Esse é o segundo filme que vejo de Teshigahara (o outro “A mulher da areia). Ambos adaptados de obras de Abe Kobo, as quais não conheço. O filme é uma obra de cunho universal, ainda que com características nipônicas em certos momentos.
Como em sua obra anterior novamente o que move a obra é o questionamento do lugar do indivíduo dentro da sociedade coeva (e da japonesa pós- guerra em especial). Obra marcada pelo existencialismo em voga naquela época.
O filme se abre sobre tomadas que mostram partes de corpos que ficamos sabendo serem artificiais. Elas estão imersos em líquido e são manuseadas. Posteriormente vêm-se os letreiros, e ao fundo imagens de fotografias de várias pessoas, que tomada depois de tomada, diminuem de tamanho à proporção que se aumentam as quantidades de fotos expostas. Até que se perde qualquer referência. As particularidades se confundem. Vêm-se depois uma massa humana que anda pela noite, sabe-se lá a procura do quê.
O protagonista surge. Não vemos seu rosto. Apenas bandagens que deixam transparecer os olhos e parte dos lábios. Saberemos que ele sofreu um acidente de trabalho e teve o rosto desfigurado. Ele conversa com a esposa. Ela o ama, mas parece que não vê ali o antigo companheiro. Nota-se que ela o rejeita. Ele próprio não mais consegue se sentir como era.

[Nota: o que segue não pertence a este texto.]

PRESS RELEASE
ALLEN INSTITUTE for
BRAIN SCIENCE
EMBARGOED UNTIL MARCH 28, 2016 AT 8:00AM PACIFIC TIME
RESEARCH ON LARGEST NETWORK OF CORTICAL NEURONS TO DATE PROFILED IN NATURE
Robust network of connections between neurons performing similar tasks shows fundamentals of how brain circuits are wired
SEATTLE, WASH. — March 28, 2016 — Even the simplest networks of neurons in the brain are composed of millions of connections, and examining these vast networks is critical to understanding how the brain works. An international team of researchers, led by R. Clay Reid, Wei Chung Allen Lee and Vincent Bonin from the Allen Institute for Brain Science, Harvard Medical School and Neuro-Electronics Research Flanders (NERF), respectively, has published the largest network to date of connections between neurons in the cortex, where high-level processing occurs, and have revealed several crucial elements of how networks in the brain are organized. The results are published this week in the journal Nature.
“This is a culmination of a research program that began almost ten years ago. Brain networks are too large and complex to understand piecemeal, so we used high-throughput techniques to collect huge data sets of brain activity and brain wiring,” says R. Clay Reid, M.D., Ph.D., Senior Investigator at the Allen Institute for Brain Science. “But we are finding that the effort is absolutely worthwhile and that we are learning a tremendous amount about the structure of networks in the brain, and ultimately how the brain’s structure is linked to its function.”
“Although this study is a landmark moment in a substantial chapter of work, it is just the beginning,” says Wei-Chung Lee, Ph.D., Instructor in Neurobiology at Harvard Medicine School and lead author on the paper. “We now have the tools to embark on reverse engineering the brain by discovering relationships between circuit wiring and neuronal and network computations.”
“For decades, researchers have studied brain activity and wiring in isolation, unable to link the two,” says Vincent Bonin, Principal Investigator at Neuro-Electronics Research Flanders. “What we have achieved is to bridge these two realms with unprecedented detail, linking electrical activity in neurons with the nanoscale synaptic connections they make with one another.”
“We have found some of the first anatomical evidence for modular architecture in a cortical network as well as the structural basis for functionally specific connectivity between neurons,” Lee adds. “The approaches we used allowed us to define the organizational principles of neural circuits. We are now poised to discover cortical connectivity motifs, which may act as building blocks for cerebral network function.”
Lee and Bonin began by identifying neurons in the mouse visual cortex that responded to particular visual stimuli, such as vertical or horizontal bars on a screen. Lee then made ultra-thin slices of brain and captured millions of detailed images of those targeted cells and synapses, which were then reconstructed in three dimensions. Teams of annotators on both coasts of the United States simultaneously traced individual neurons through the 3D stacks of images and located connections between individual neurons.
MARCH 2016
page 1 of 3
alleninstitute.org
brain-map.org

Aqui nessa obra o diretor prima por tornar sua linguagem mais seca e indigesta que a precedente. Os movimentos de câmera são mínimos. A mise em scène privilegia a reflexão. Não é um filme para todos os públicos. Os diálogos(sobretudo entre médico e paciente) mergulham de maneira decidida na filosofia e psicologia. Diálogos estes que mais parecem um monólogo de um ser consigo próprio. O médico que surge em um ambiente surreal pode ser apenas um avatar do próprio protagonista. A história é mais de um homem que mergulhou num pesadelo e não consegue emergir. A perda de identidade não é somente de um indivíduo. Parece que Teshigahara a usa como símbolo de um Japão que não mais se conhece após a perda da Guerra. A história que corre paralela, de uma jovem que teve a face marcada pela queda de uma das bombas atômica americanas, surge da lembrança do próprio personagem, que a cita como lembrança de um filme que viu. Se essa moça é ficcional, não seria ela parte da desfiguração do protagonista? Okuyama sendo um indivíduo sem rosto estaria posto fora do mundo real? O Sr. Okuyama parece ser deslocado para fora da espécie humana. Seria o filme todo como um pesadelo kafkaniano?
Para seu diretor as respostas pouco importam. Importa discutir o ser humano que cada vez mais se encontra perdido no novo mundo que surge. Um mundo onde todos se assemelham a peças de uma engrenagem. A cena final, quando médico e paciente vão de encontro a um grupo de seres sem aparência, poderia sintetizar toda a proposta do filme. Cada vez mais vamos de encontro à desfiguração.
E o desfecho onde o Frankestein é destruído pela criatura é apenas um jogo de símbolos. Pois em minha visão, no filme, Frankestein e criatura são delírios de uma só mente. Não existem formas de o homem conseguir destruir as engrenagens que o asfixiam.
Matou a pau! Kafka foi a primeira coisa que pensei assistindo o filme. Não reparei nesse fato de a história paralela ter surgido da memória do personagem. Bem interessante, vou dar uma revisada nisso.